Saturday, September 17, 2011

Fibonacci, resistance and bad breadth dog the Nasdaq and broad markets in a big way

Here's a deeper look at the resistance that I recently mentioned the equity markets are running into right now. Fibonacci resistance warns to be very alert, and breadth and strength indicators are concerning too; so here are four charts to review. I've chosen the Nasdaq, although other sectors as well as the broad markets are displaying similar resistance characteristics, because the Nasdaq tends to be (a) stronger in the good times, and (b) a precursor of where the rest of the stock markets are heading. Let's start with QQQ, the ETF for the Nasdaq 100 index ($NDX), and the $NDX monthly chart.

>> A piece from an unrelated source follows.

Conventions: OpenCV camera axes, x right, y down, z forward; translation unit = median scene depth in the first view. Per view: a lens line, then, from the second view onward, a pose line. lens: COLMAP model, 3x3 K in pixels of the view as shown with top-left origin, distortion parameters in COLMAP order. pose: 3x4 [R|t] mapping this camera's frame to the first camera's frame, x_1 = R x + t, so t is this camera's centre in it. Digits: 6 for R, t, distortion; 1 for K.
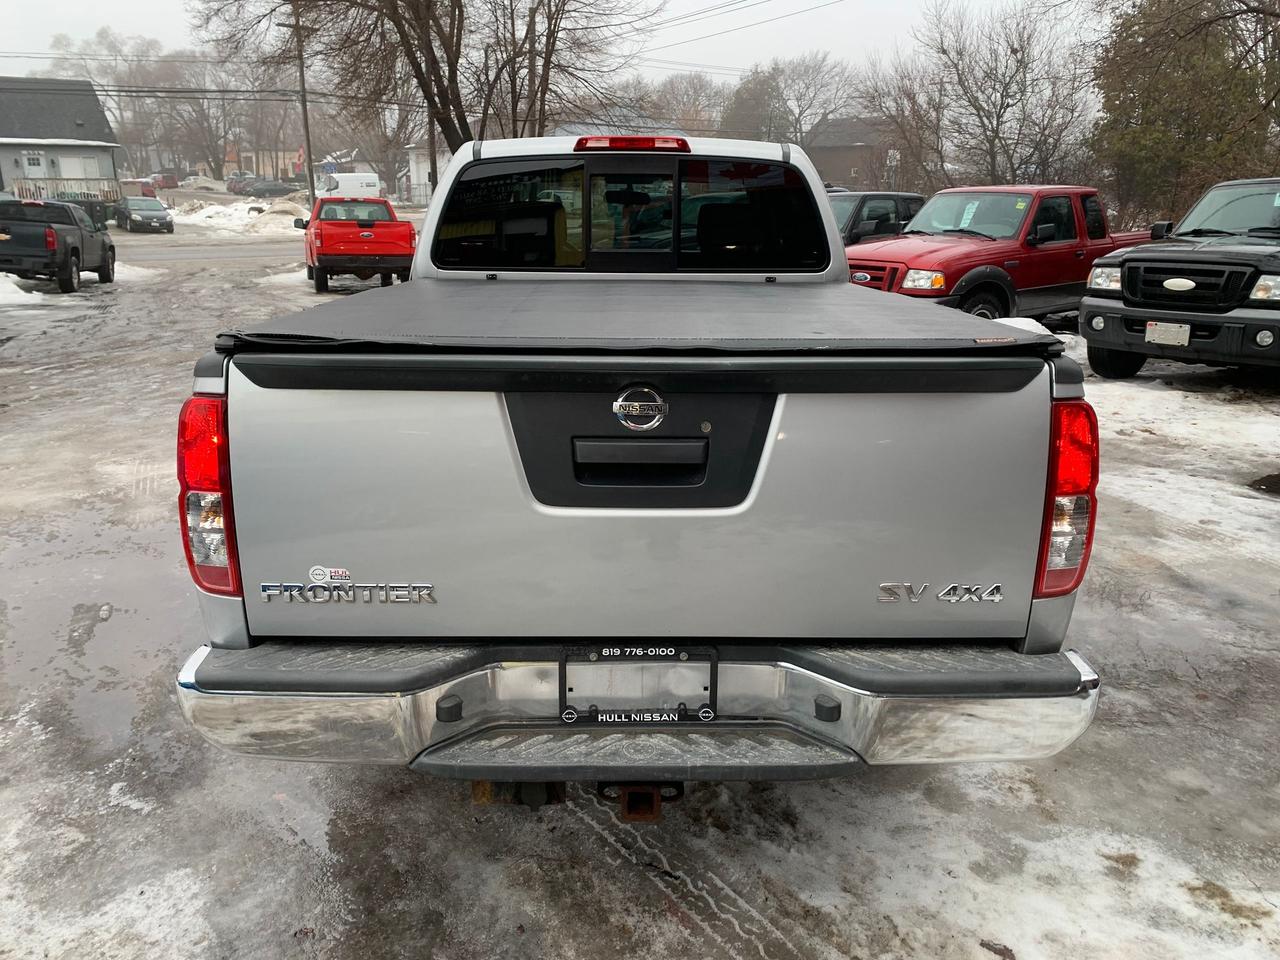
lens RADIAL K [[972.0, 0, 631.8], [0, 972.0, 454.7], [0, 0, 1]] dist [0.005817, 0.002655]
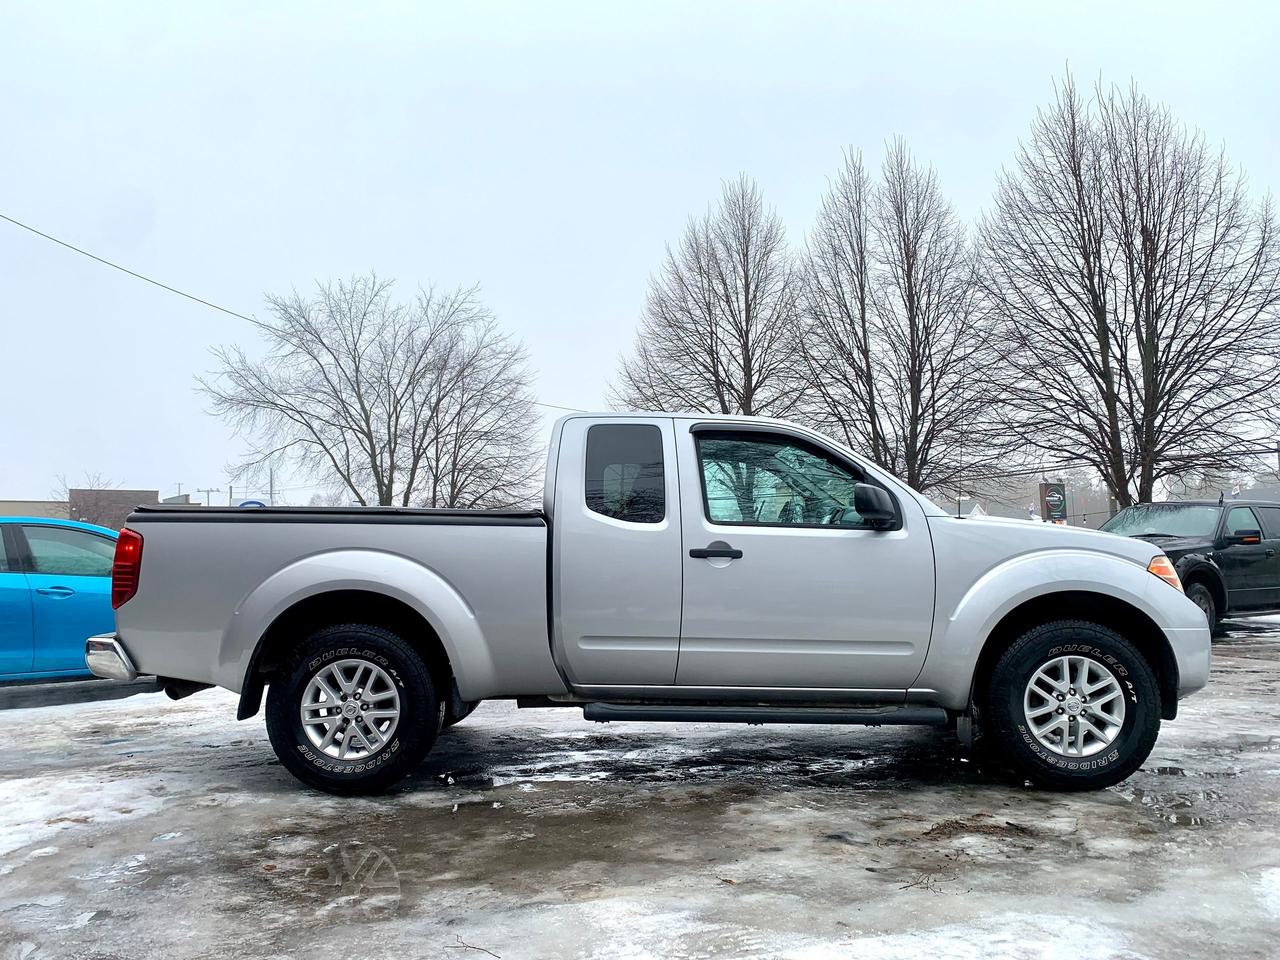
lens RADIAL K [[980.7, 0, 640.0], [0, 980.7, 480.0], [0, 0, 1]] dist [0.009554, 0.001895]
pose [[-0.006870, -0.081759, -0.996628, 2.142901], [-0.244981, 0.966418, -0.077592, -0.220076], [0.969504, 0.243622, -0.026669, 1.677407]]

On the daily chart of QQQ below I've marked not only the trendlines of the rising bearish flag that many are noting for not only this index but many others (consumer discretionary, crude oil - many items), but also the main Fibonacci retracement levels from the top to the drop. The QQQ tested the 38.2%, the 50%, and now the 61.8%. It's likely testing the 70.7% as part of overshooting the 61.8%. What this means is that the next daily bar that moves under, and preferably closes under, the low of the prior day, has a high probability of being a swing (or even position) sell signal.

It's especially concerning because the 61.8% retrace is often a second-wave level where price turns and goes into a third wave well exceeding the first. It's also interesting that the $SPX has moved up almost 90 points which is often sufficient to cap a major move in that index. Moving under the flag's lower trendline would confirm and accelerate another wave lower. We'll take this very seriously (KI$$ investors, pay attention!) especially in this bad breadth environment.

The breadth charts are further below. First look at the QQQ chart, then the monthly $NDX - including the huge selling volume in August. That massive selling volume plays a big role in the bearish technicals.

Meanwhile, the bad breadth is showing up in various market internal strength indicators. What's especially concerning is that, despite the shorter-term fluctuations showing up in the McClellan Oscillator and $TRIN, the bigger-picture indicators reveal much weakness. Check out these two charts of the cumulative new highs minus new lows (i.e., net new highs) in the Nasdaq Composite ($NAHL), short-term and for the past three years. These reveal that, while some companies like Apple are showing good relative strength, the index at large is very weak. This breadth indicator continues to plumb underneath its own Bollinger Band midline, as well as its shorter-term 10-day moving average. The relative number of lows continues to dog this index and act as a downward drag. This can very much be consistent with the concept that the big trend is now down until longer-term cycles bottom over the next couple of years.